İncelenecek metin ▸
---*---

3 Aralık 2010 Cuma

Metruk...

Senin davranışların, üslubun ve tutumun, bana "hayatta en nefret ettiğim şeyler" diye bir kavram olduğunu gösterdi… Ne acı...!

İnsanın bakış açısı, hayat görüşü, duruşu çok kolay değişmese de revizyona uğruyor elbet zaman içinde. Yerimizde saymak ve bir lokmacık dahi değişmemek marifet değil zira. Hayat ve iletişim gereği alıyor, veriyoruz. Duygularımızı, kalbimizi, düşüncelerimizi ve ruhumuzun derinliklerini, karanlıklarını, alışveriş metası haline getiriyoruz ister istemez. Bu yaşanmışlığın sadece ruhsal değil, fiziksel bütünlüğümüzde, görünümümüzde de yansımaları oluyor elbette… Yaşıyor ve değişiyoruz. Bakışlarımız kimi zaman parıldıyor, kimi zaman derinleşiyor, kimi zaman buğulanıyor, bazense donup kalıyor. Dudaklarımız yukarı kıvrılıyor, gözlerimizin kenarında küçük kırışıklıklara sebep oluyor. Gülüyoruz… İzleri belirginleşip kalıcı oluyor yüzümüzde. Endişeleniyoruz, hop iki kaş arasına yerleşmiş bir türlü silinmeyen iki ince çizgi… Nedense dudaklarının iki ucu yukarı kıvrık insanlara daha çabuk ısınırım yıllardır.. Sanki gülmek üzerelermiş gibi görünürler gözüme.

---*---

Çıkarılan veriler ▸
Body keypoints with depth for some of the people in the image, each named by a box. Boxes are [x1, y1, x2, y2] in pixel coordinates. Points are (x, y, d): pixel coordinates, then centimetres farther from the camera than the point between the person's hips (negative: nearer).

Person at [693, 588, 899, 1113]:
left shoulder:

---*---

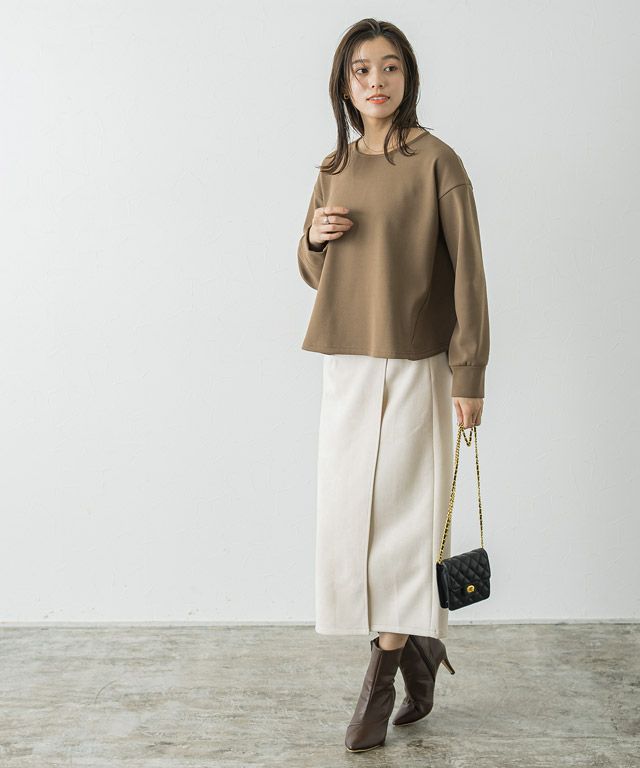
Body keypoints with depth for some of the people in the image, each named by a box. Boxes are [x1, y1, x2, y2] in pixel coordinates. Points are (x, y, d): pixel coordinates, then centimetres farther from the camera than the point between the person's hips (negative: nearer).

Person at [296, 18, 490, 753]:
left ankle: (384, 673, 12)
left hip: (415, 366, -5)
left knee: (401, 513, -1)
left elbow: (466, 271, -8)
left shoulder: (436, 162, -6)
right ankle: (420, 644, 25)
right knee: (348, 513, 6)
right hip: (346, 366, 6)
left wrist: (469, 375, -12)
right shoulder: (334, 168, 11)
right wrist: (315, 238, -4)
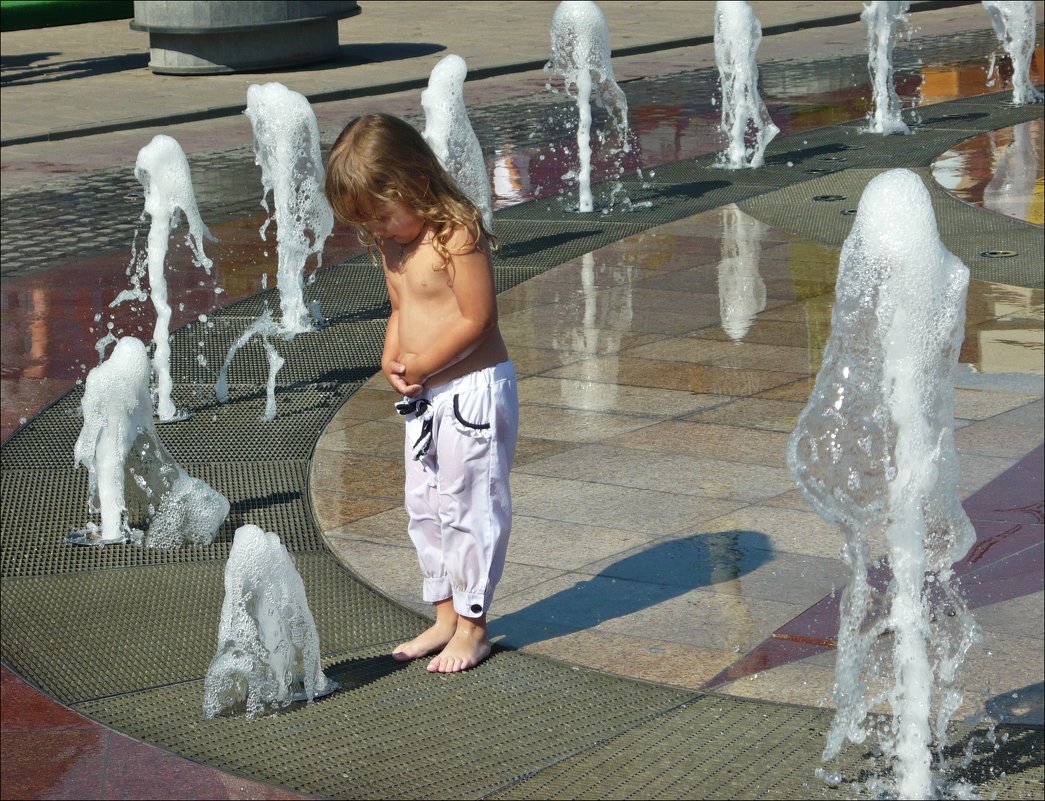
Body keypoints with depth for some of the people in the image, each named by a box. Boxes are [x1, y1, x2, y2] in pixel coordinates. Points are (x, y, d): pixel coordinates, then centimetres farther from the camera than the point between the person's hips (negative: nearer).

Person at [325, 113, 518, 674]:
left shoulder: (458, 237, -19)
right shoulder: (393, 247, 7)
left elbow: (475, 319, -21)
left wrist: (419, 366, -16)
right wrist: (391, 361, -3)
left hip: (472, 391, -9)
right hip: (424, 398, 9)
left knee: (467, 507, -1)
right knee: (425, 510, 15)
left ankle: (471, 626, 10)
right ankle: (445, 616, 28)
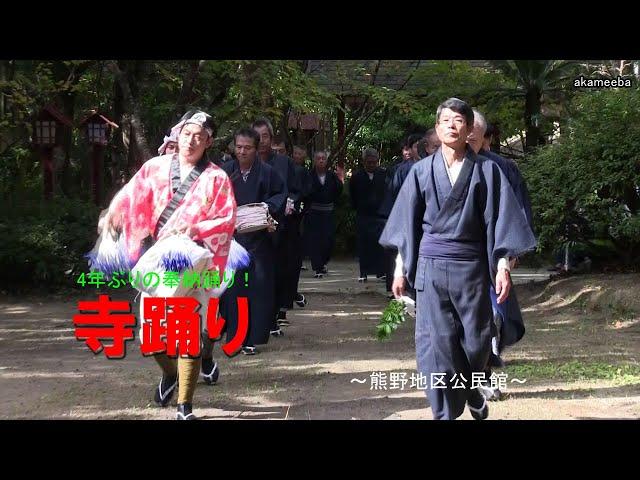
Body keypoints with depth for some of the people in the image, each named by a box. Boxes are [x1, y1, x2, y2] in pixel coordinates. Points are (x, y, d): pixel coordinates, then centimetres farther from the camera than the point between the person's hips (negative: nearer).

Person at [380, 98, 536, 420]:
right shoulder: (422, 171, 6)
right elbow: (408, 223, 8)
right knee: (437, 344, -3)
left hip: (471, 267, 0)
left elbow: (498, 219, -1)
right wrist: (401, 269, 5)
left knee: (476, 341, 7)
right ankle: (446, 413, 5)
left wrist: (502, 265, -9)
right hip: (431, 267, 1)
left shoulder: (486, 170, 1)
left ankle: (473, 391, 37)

---*---

İncelenecek metinden "3 Aralık 2010" ile "gösterdi… Ne acı...!" arasındaki bölümü, her iki ifade de dahil olacak biçimde harfi harfine çıkarın.

Alıştırma çıktısı ▸
3 Aralık 2010 Cuma

Metruk...

Senin davranışların, üslubun ve tutumun, bana "hayatta en nefret ettiğim şeyler" diye bir kavram olduğunu gösterdi… Ne acı...!